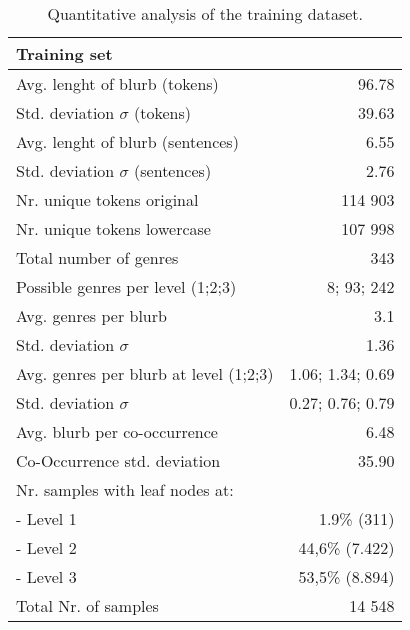 \documentclass[11pt,a4paper]{article}
\begin{document}
\begin{table}
\small
\begin{center}
\begin{tabular}{|l|r|}
\hline\centering\textbf{Training set}  &                        \\
\hline
Avg. lenght of blurb (tokens)              &  96.78             \\
Std. deviation $\sigma$ (tokens)           &  39.63             \\
Avg. lenght of blurb (sentences)           &  6.55              \\
Std. deviation $\sigma$ (sentences)        &  2.76              \\
\hline
Nr. unique tokens original                 &  114 903           \\
Nr. unique tokens lowercase                &  107 998           \\
\hline
Total number of genres                     &  343               \\
Possible genres per level (1;2;3)          &  8; 93; 242        \\
Avg. genres per blurb                      &  3.1               \\
Std. deviation $\sigma$                    &  1.36              \\
Avg. genres per blurb at level (1;2;3)     &  1.06; 1.34; 0.69  \\
Std. deviation $\sigma$                    &  0.27; 0.76; 0.79  \\
\hline
Avg. blurb per co-occurrence               &  6.48              \\
Co-Occurrence std. deviation               & 35.90              \\
\hline
Nr. samples with leaf nodes at:            &                    \\
 - Level 1                                 & 1.9\% (311)        \\
 - Level 2                                 & 44,6\% (7.422)     \\
 - Level 3                                 & 53,5\% (8.894)     \\
 \hline
 Total Nr. of samples                      & 14 548             \\
\hline
\end{tabular}
\end{center}
\caption{\label{quantitivy-analysis-train}Quantitative analysis of the training dataset.}
\end{table}
\end{document}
▬▬▬▬▬▬▬▬▬▬
Your objective => For the word "unique", return every line of the records that holds it.

Result of this task =>
Nr. unique tokens original                 &  114 903           \\
Nr. unique tokens lowercase                &  107 998           \\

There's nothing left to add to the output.